■ Given text ■
* * *

Interested Transactions

A director may, subject to any separate requirement for audit committee approval under applicable law or the listing rules of the New York Stock Exchange, and unless disqualified by the chairman of the relevant Board meeting, vote in respect of any contract or transaction in which he or she is interested, provided that the nature of the interest of any directors in such contract or transaction is disclosed by him or her at or prior to its consideration and any vote in that matter.

Terms of Directors and Officers

Pursuant to our amended and restated memorandum and articles of incorporation to be adopted with effect following this offering, our board of directors will be divided into three classes. The members of each class will serve staggered three-year terms. Upon expiration of the term of a class of directors, directors in that class will be elected for three-year terms at the annual meeting of the shareholders in the year in which their respective terms expire. Immediately after the consummation of the offering, the classes will be composed as follows:

Donald Zhang, Kevin Yung and Liang Pei will be Class I directors, whose terms will expire at the first annual meeting of shareholders following this offering.

* * *

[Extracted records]
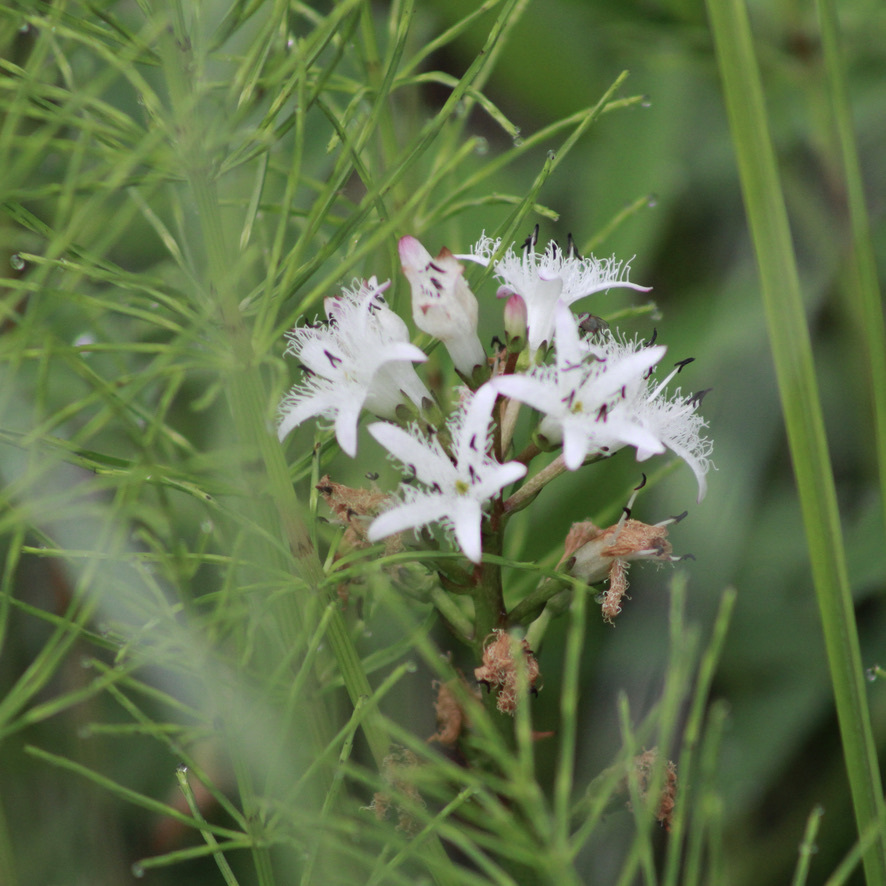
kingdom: Plantae
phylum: Tracheophyta
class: Magnoliopsida
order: Asterales
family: Menyanthaceae
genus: Menyanthes
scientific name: Menyanthes trifoliata
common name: Bogbean
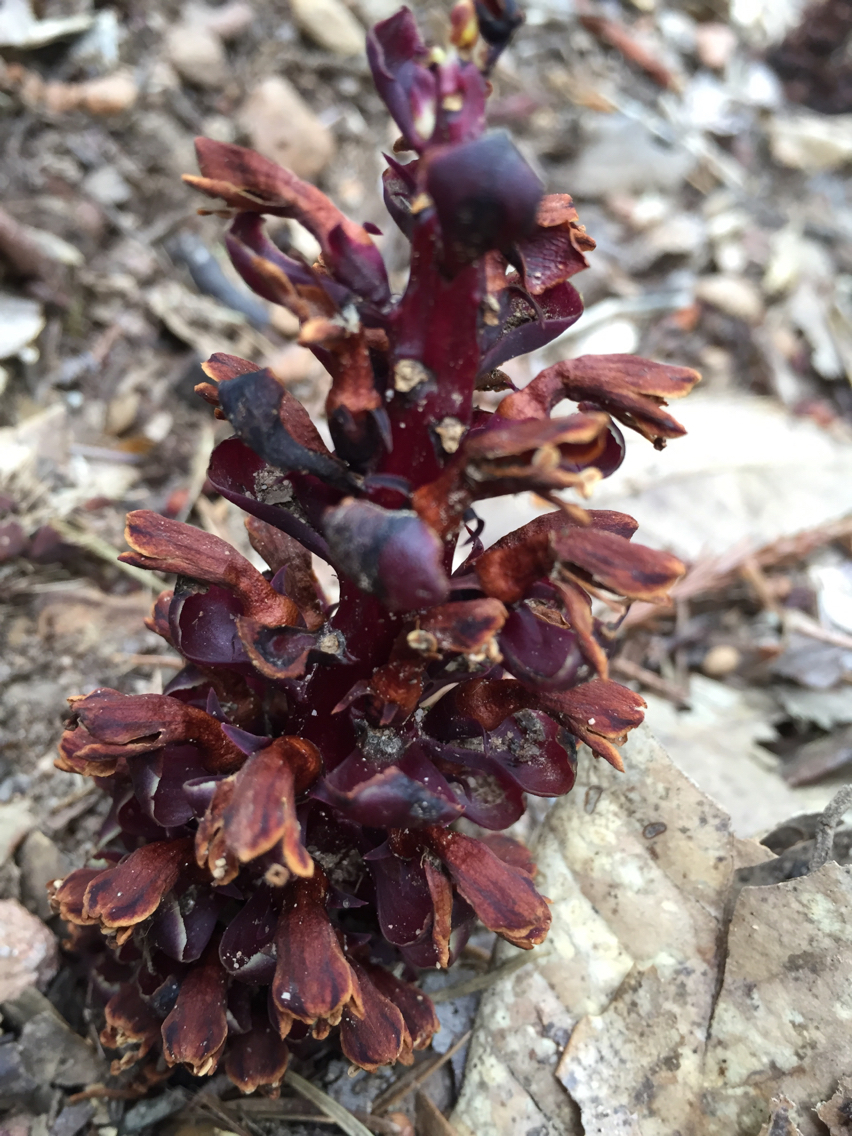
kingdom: Plantae
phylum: Tracheophyta
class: Magnoliopsida
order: Lamiales
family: Orobanchaceae
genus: Kopsiopsis
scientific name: Kopsiopsis strobilacea
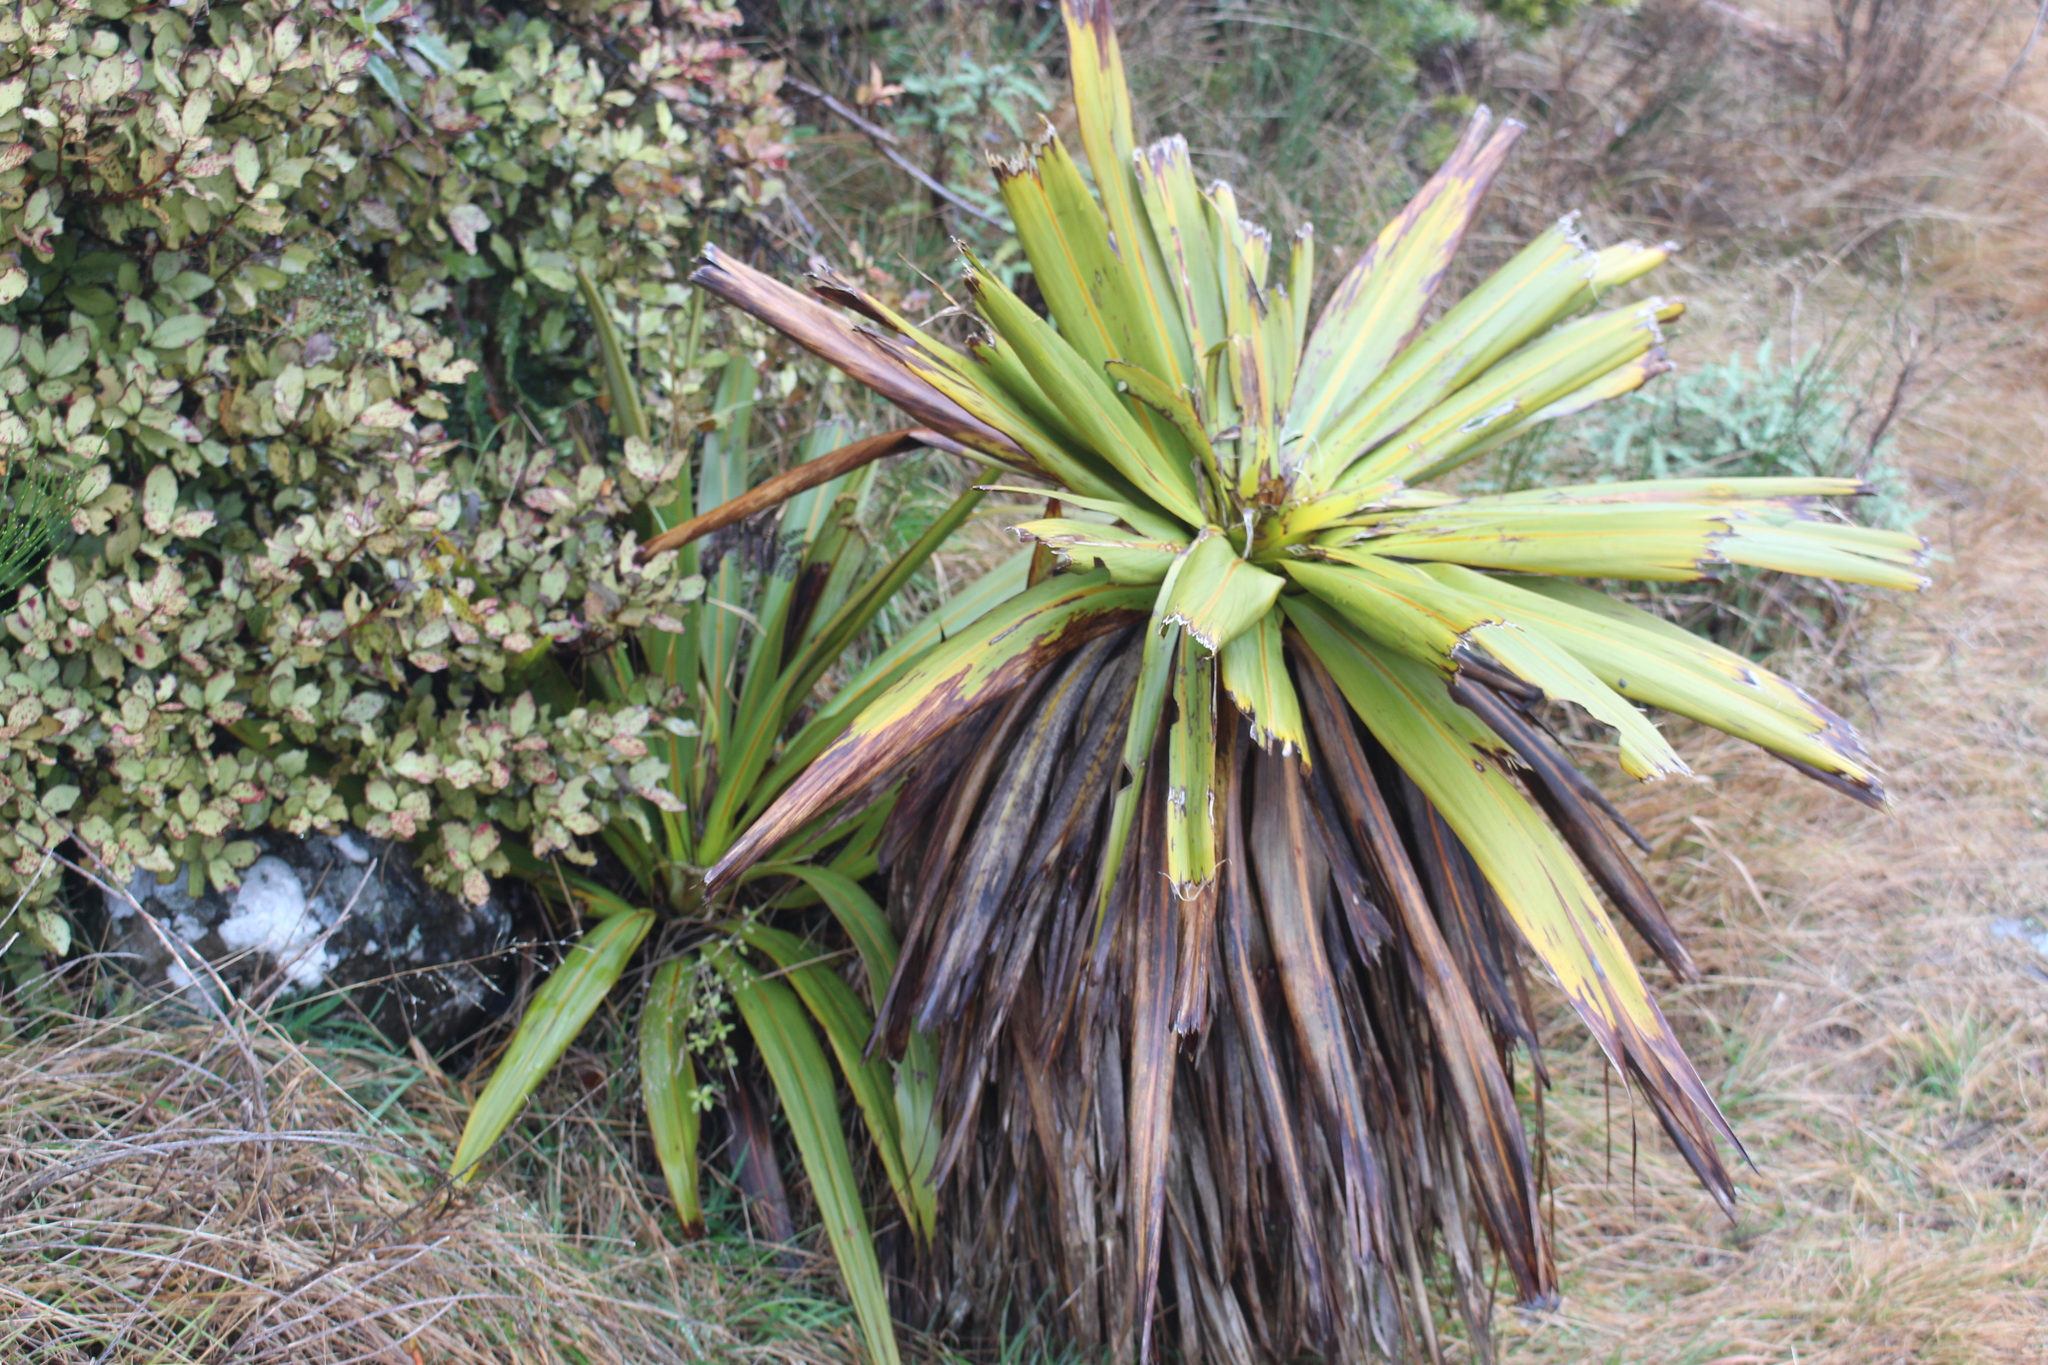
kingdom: Plantae
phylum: Tracheophyta
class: Liliopsida
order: Asparagales
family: Asparagaceae
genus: Cordyline
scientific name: Cordyline indivisa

* * *

■ Challenges ■
1. In the text on directors and officers, translate the sentence "The members of each class will serve staggered three-year terms." into Spanish.
2. According to the text on directors and officers, how many classes will the board of directors be divided into?
3. Continue the text on directors and officers from where it stops.
This listing was taken from a source separate from the text on directors.

■ In response ■
1. Los miembros de cada clase cumplirán mandatos escalonados de tres años.

2. Three classes.

3.
Harry Lu, Kevin Cheng Wei and Qiang Chai will be Class II directors, whose terms will expire at the second annual meeting of shareholders following this offering; and

Weiping Zhang, Jennifer Tang and Conor Chiahung Yang will be Class III directors, whose terms will expire at the third annual meeting of shareholders following this offering;

Any additional directorships resulting from an increase in the number of directors will be distributed among the three classes so that, as nearly as possible, each class will consist of one-third of our directors. This classification of our board of directors may have the effect of delaying or preventing changes in control of our company.

Except as otherwise provided by law, vacancies on our board may be filled by the affirmative vote of a majority of the directors then in office, or by shareholders. A director elected by the board to fill a vacancy shall hold office only until our next annual general meeting and shall then be eligible for re-election as a director in the class where such vacancy existed.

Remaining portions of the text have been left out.